Embalmata Alexan. ca. de medicinis ad frigidum stomachum, item de reumatismo ventris sunt intinctiones seu salsamenta in quibus morselli intinguntur.
Embasmata AC | Embalmata B e
iunctiones A | intinctiones B e | inunctiones C
According to Alexander, chapter on medicines for a cold stomach, also on flux from the belly, embalmata are dips or sauces in which bits of food are dipped.

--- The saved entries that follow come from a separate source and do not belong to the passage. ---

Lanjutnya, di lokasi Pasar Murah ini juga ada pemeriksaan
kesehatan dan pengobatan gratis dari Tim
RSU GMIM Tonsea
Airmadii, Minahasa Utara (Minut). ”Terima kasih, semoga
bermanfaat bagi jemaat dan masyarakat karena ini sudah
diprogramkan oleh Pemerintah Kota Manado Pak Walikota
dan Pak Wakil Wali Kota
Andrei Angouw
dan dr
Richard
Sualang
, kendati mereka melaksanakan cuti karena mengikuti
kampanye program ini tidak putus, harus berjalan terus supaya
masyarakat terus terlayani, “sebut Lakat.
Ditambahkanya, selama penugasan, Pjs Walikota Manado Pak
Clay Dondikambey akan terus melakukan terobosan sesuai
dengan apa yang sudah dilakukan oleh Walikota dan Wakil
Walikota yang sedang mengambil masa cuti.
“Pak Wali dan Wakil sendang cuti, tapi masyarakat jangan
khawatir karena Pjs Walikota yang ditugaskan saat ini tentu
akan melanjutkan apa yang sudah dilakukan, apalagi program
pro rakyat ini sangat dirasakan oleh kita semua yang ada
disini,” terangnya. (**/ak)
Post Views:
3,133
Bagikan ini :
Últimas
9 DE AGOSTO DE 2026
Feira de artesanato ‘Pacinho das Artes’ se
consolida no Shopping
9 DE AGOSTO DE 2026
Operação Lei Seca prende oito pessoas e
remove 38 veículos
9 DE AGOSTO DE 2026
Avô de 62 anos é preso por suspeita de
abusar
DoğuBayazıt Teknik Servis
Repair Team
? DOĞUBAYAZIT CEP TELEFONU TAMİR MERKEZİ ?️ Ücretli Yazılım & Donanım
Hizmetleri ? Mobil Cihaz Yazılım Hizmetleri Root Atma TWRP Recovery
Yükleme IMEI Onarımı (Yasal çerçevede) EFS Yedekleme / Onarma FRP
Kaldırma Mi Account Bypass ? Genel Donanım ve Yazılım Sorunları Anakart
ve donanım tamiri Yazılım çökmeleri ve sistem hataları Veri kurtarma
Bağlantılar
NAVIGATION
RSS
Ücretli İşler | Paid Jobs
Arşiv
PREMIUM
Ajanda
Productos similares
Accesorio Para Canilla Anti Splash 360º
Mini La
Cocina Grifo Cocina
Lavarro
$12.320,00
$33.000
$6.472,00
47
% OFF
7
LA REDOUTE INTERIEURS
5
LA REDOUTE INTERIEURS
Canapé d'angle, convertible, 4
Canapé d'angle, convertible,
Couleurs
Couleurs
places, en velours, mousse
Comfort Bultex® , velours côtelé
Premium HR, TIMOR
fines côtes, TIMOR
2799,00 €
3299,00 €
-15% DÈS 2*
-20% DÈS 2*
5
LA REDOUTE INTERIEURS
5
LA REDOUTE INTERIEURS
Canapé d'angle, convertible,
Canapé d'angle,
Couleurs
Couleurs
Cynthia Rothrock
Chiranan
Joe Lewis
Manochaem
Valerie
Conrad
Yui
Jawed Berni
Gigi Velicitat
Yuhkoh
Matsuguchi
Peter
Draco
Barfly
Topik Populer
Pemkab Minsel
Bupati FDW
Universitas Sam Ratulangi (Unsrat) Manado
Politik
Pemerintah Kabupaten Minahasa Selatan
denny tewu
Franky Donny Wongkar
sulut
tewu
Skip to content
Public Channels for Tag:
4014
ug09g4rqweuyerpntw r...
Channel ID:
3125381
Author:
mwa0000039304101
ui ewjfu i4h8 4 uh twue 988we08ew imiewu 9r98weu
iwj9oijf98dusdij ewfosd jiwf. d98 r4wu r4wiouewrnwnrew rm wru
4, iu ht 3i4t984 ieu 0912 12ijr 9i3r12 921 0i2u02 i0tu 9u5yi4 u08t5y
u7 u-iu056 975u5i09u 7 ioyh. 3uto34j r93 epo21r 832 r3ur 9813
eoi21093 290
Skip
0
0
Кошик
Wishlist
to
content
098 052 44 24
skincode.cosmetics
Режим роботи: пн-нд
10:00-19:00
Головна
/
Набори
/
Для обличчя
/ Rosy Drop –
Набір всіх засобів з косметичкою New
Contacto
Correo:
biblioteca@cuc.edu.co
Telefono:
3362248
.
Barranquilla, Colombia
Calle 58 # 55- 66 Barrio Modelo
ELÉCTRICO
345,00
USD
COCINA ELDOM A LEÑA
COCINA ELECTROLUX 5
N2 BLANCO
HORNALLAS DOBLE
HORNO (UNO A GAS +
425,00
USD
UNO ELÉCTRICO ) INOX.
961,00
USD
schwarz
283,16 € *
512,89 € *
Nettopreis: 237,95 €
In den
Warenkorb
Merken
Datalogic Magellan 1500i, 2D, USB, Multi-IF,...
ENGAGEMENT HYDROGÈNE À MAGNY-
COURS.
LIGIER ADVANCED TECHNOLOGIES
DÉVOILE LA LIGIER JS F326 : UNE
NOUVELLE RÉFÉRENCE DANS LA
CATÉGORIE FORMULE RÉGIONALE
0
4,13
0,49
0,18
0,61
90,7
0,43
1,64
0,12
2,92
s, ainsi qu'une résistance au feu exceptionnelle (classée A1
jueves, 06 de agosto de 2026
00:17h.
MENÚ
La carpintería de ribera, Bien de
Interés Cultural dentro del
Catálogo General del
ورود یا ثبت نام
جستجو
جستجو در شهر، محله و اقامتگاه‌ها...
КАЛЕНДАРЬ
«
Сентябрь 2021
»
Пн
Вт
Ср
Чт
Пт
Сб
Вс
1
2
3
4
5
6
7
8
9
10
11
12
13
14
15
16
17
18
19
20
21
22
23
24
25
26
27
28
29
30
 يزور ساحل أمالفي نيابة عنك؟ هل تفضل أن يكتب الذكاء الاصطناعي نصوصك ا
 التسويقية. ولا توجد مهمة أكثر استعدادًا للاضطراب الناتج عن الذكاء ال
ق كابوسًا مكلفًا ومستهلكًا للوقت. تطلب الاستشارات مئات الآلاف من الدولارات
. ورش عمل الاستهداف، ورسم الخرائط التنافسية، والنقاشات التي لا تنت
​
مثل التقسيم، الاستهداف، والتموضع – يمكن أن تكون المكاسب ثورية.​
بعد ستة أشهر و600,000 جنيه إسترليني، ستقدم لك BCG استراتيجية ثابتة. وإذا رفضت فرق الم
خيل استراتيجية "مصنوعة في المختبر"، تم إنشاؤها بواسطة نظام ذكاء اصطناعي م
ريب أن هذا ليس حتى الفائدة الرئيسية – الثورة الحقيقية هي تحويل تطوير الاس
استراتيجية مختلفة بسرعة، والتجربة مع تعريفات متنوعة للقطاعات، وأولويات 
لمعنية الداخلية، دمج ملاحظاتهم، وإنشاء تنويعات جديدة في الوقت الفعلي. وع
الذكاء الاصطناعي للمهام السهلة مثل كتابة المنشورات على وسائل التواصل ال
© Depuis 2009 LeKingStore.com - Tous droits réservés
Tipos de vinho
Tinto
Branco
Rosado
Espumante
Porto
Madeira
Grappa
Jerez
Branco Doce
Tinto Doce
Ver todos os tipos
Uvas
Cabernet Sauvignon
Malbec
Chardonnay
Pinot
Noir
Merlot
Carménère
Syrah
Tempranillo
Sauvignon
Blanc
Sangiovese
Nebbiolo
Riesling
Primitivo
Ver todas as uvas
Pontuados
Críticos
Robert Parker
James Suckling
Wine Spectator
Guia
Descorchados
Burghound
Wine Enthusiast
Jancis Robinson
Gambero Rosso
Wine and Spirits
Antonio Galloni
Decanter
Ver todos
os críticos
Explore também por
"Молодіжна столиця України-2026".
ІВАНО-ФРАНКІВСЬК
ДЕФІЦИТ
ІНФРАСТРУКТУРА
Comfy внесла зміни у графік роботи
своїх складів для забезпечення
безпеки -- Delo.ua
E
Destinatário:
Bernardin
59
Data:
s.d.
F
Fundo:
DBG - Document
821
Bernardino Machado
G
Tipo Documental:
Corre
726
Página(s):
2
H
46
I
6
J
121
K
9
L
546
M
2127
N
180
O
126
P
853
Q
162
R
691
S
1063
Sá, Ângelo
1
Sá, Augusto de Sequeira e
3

This entry appears to refer to two separate chapters in works attributed to Alexander of Tralles, most likely the Therapeutics. Only one can be identified, the chapter on medicines for a cold stomach, 7, 8, ed. Puschmann (1878-9: II.305). One of its subheadings reads: πρὸς κατεψυγμένον στόμαχον ἔμβαμμα - embamma for a cold stomach. The apparatus of Puschmann's edition does not list any variant readings in this heading.
The word ἔμβαμμα /embamma/ means "soup, sauce". According to LSJ, it is fairly well attested; it is also listed in Kyriakidou's modern Greek dictionary.
Embamma is derived from ἐμβάπτειν /embaptein/ "to dip".
Apparently, Simon was working with a (Latin or Greek) copy of Alexander's Therapeutics that contained a corrupt or ambiguous reading. Most likely, the error was caused by a Greek manuscript: in Greek minuscule, the letters μ and λ ('m' and 'l') look very similar and can easily be confused; in majuscule, Μ looks like a double Λ.
An unknown scribe or translator mistook a 'm' for an 'l', erroneously assuming the word was in fact derived from ἐμβάλλειν /emballein/ "to put inside". The variant embasmata that can be found in A and C of the Simon transmission, was most likely combination of the letter 'l' being mistaken for a "long 's'", and an analogy to the following entry, Embasma.
Of all the extant manuscripts transmitting the Therapeutics, only one predates the clavis, the Par. gr. suppl. 1297 (10th century). It contains large parts of the seventh book, but not the recipe Simon refers to.
For the transmission of the Therapeutics see, Zipser (2005: 211-34).